** START EXCERPTED PASSAGE **

The dollar traded higher Wednesday, benefiting from the release of strong retail sales during the previous session, while sterling climbed after a hot inflation release pointed to a December Bank of England interest rate hike.
At 2:55 AM ET (0755 GMT), the Dollar Index, which tracks the greenback against a basket of six other currencies, traded 0.1% higher at 95.938, after earlier touching 96.267 for the first time since July of last year.
The latest catalyst for these dollar gains was the release of surprisingly strong U.S. retail sales data on Tuesday, which climbed 1.7% on the month in October.
This added to the momentum generated last week by consumer prices surging at the highest rate since 1990, and could encourage the U.S. Federal Reserve to accelerate the tapering of its asset purchase program, likely bringing forward the timetable of interest rate hikes.

** END EXCERPTED PASSAGE **
** START DATA SECTION **

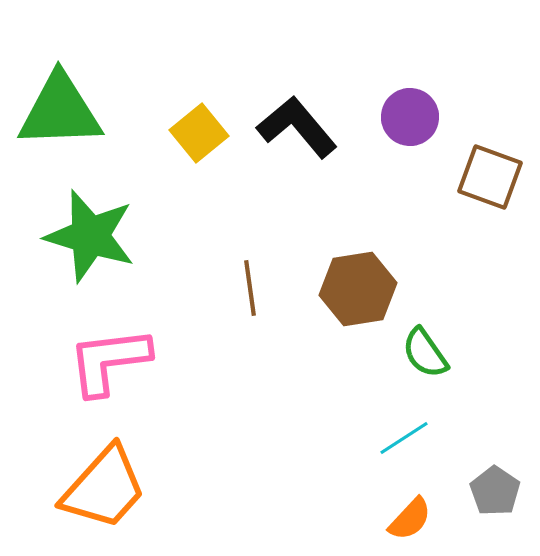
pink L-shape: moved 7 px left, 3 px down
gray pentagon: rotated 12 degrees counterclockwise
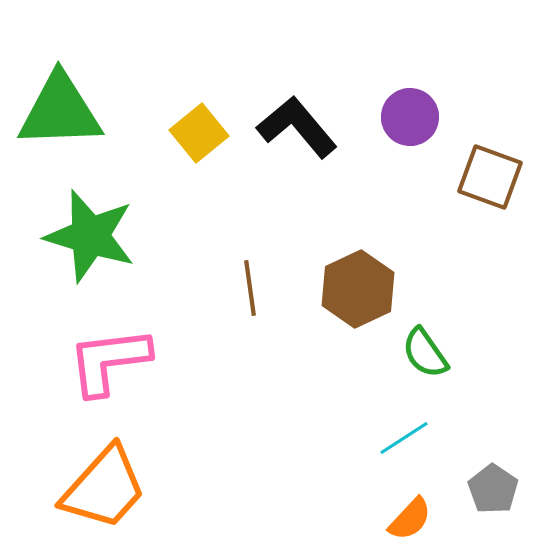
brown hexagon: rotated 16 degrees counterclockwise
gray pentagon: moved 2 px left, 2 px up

** END DATA SECTION **

REQUESTS:
**a)** Copy the currency market report starting with "The dollar traded" and going on through "of last year.", replacing "sterling" with "the British pound".
**b)** Pick up the currency market report after its last sentence and keep writing it.
The material has nothing to do with the currency market report.

ANSWERS FOR THIS EXERCISE:
**a)**
The dollar traded higher Wednesday, benefiting from the release of strong retail sales during the previous session, while the British pound climbed after a hot inflation release pointed to a December Bank of England interest rate hike.
At 2:55 AM ET (0755 GMT), the Dollar Index, which tracks the greenback against a basket of six other currencies, traded 0.1% higher at 95.938, after earlier touching 96.267 for the first time since July of last year.

**b)**
St. Louis Fed President James Bullard added oil to the fire, stating on Tuesday that the central bank should "tack in a more hawkish direction" over its next couple of meetings.
At the same time, European Central Bank President Christine Lagarde has this week pushed back on the idea of her central bank lifting interest rates in the near future, warning that tightening monetary policy now to rein in inflation could choke off the Eurozone's recovery.
“The euro remains exposed to the downside in our view,” said analysts at ING, in a note, “and our short-term fair value model is showing that a move below 1.1300 would actually be in line with changes in the main drivers: primarily the short-term swap differential, but also the relative shape of the curve, relative equity performance and global risk appetite.”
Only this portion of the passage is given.